[Data records]
════════════════
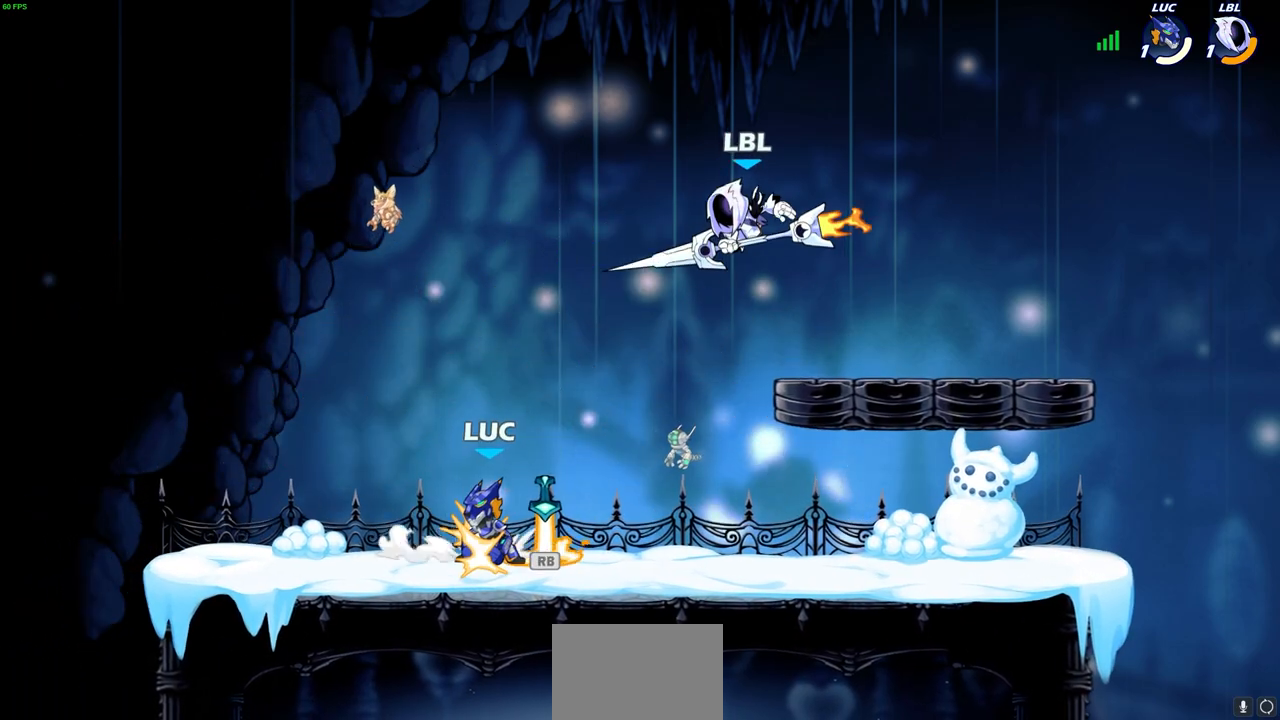
{"buttons": ["SQUARE"], "left_stick": "center", "right_stick": "center", "events": [[83, "R1", "up"], [350, "left_stick", "up-right"], [433, "left_stick", "center"], [483, "SQUARE", "down"]]}
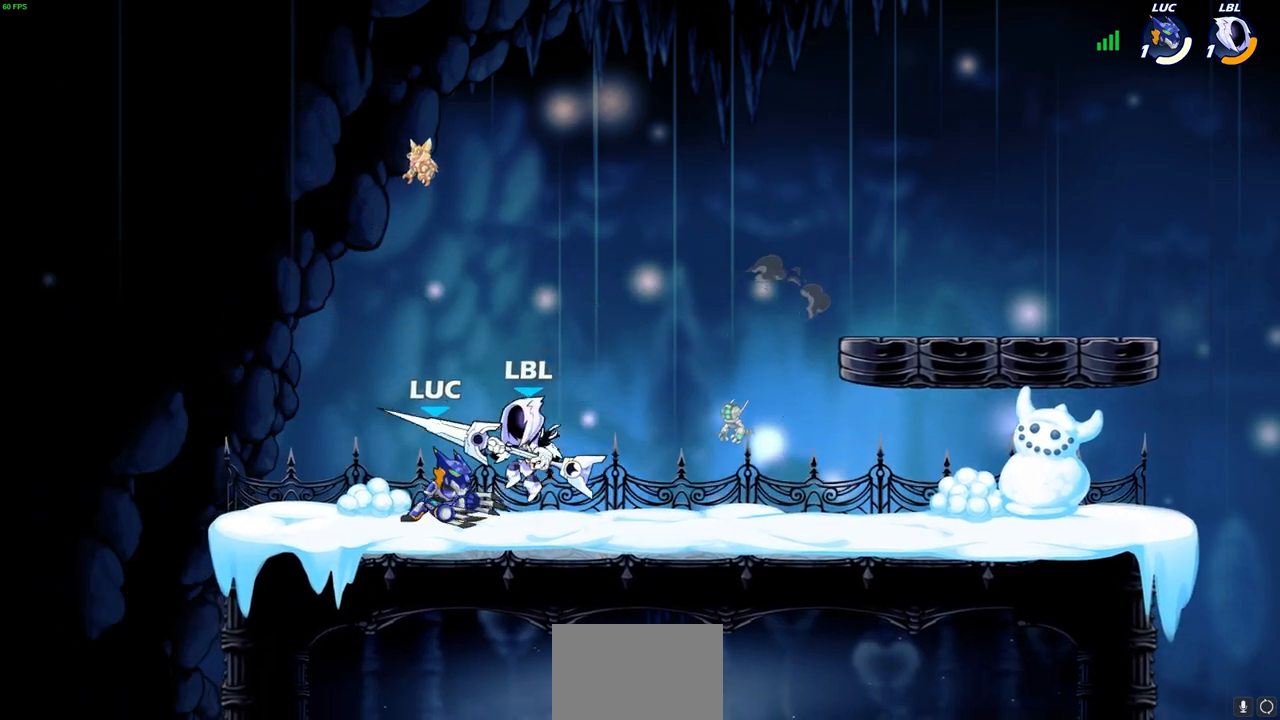
{"buttons": ["SQUARE"], "left_stick": "center", "right_stick": "center", "events": [[50, "SQUARE", "up"], [133, "SQUARE", "down"], [233, "SQUARE", "up"], [317, "SQUARE", "down"], [383, "SQUARE", "up"], [467, "SQUARE", "down"]]}
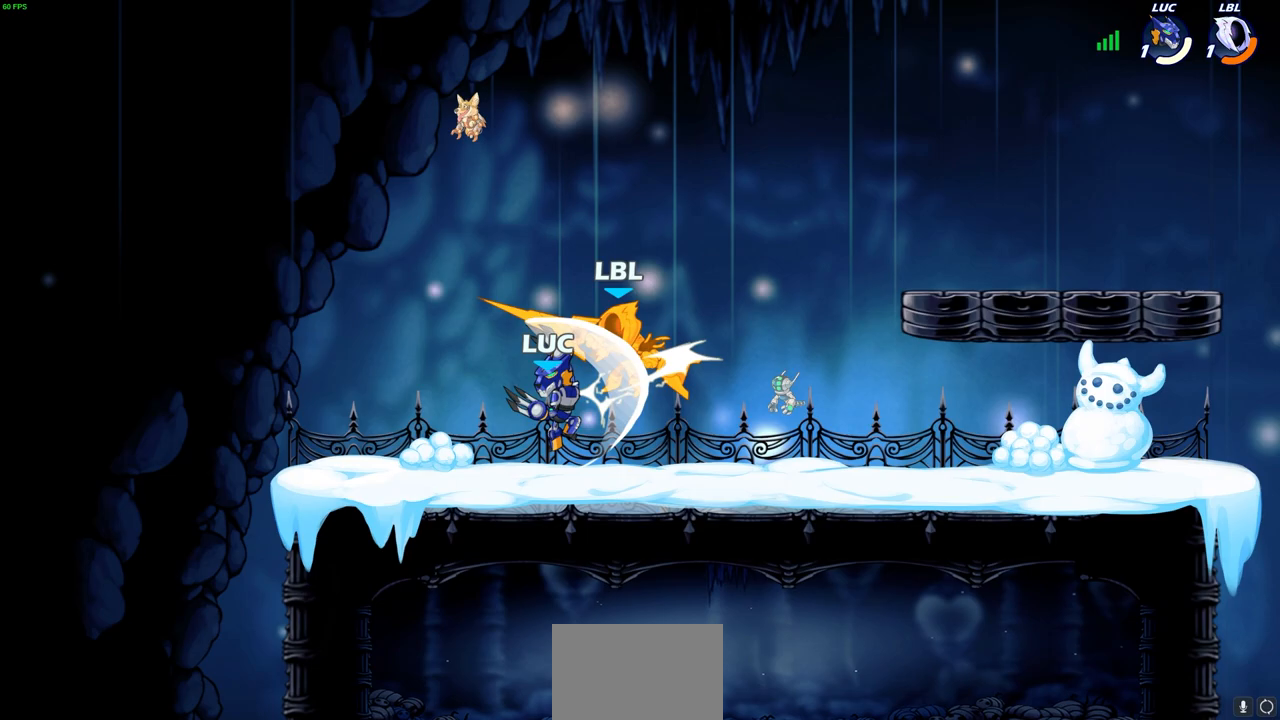
{"buttons": [], "left_stick": "center", "right_stick": "center", "events": [[83, "SQUARE", "up"], [100, "left_stick", "right"], [200, "R2", "down"], [217, "CIRCLE", "down"], [233, "left_stick", "center"], [283, "R2", "up"], [300, "CIRCLE", "up"]]}
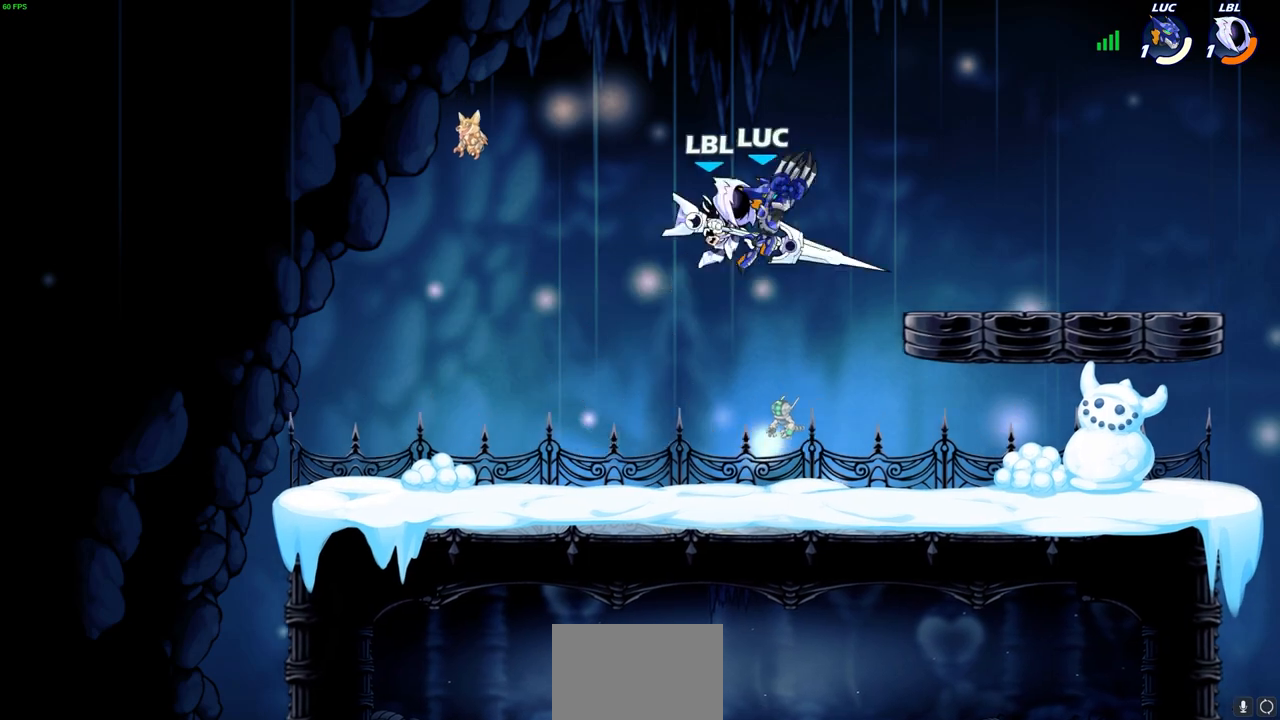
{"buttons": [], "left_stick": "center", "right_stick": "center", "events": [[367, "left_stick", "left"], [400, "SQUARE", "down"], [433, "left_stick", "center"], [467, "SQUARE", "up"]]}
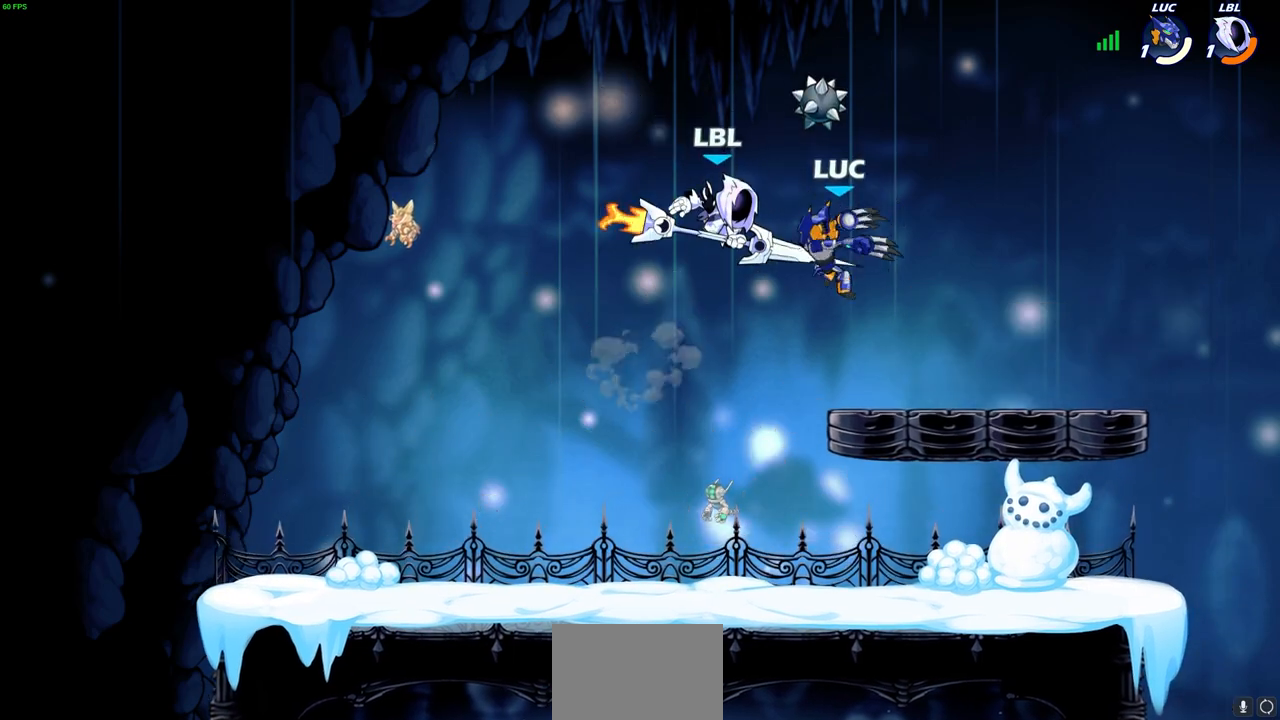
{"buttons": [], "left_stick": "left", "right_stick": "center", "events": [[483, "left_stick", "left"]]}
════════════════
◆ ASSIGNMENT ◆
Copy all lines of the records that have the string "down" in them.

◆ THE ANSWER ◆
{"buttons": ["SQUARE"], "left_stick": "center", "right_stick": "center", "events": [[83, "R1", "up"], [350, "left_stick", "up-right"], [433, "left_stick", "center"], [483, "SQUARE", "down"]]}
{"buttons": ["SQUARE"], "left_stick": "center", "right_stick": "center", "events": [[50, "SQUARE", "up"], [133, "SQUARE", "down"], [233, "SQUARE", "up"], [317, "SQUARE", "down"], [383, "SQUARE", "up"], [467, "SQUARE", "down"]]}
{"buttons": [], "left_stick": "center", "right_stick": "center", "events": [[83, "SQUARE", "up"], [100, "left_stick", "right"], [200, "R2", "down"], [217, "CIRCLE", "down"], [233, "left_stick", "center"], [283, "R2", "up"], [300, "CIRCLE", "up"]]}
{"buttons": [], "left_stick": "center", "right_stick": "center", "events": [[367, "left_stick", "left"], [400, "SQUARE", "down"], [433, "left_stick", "center"], [467, "SQUARE", "up"]]}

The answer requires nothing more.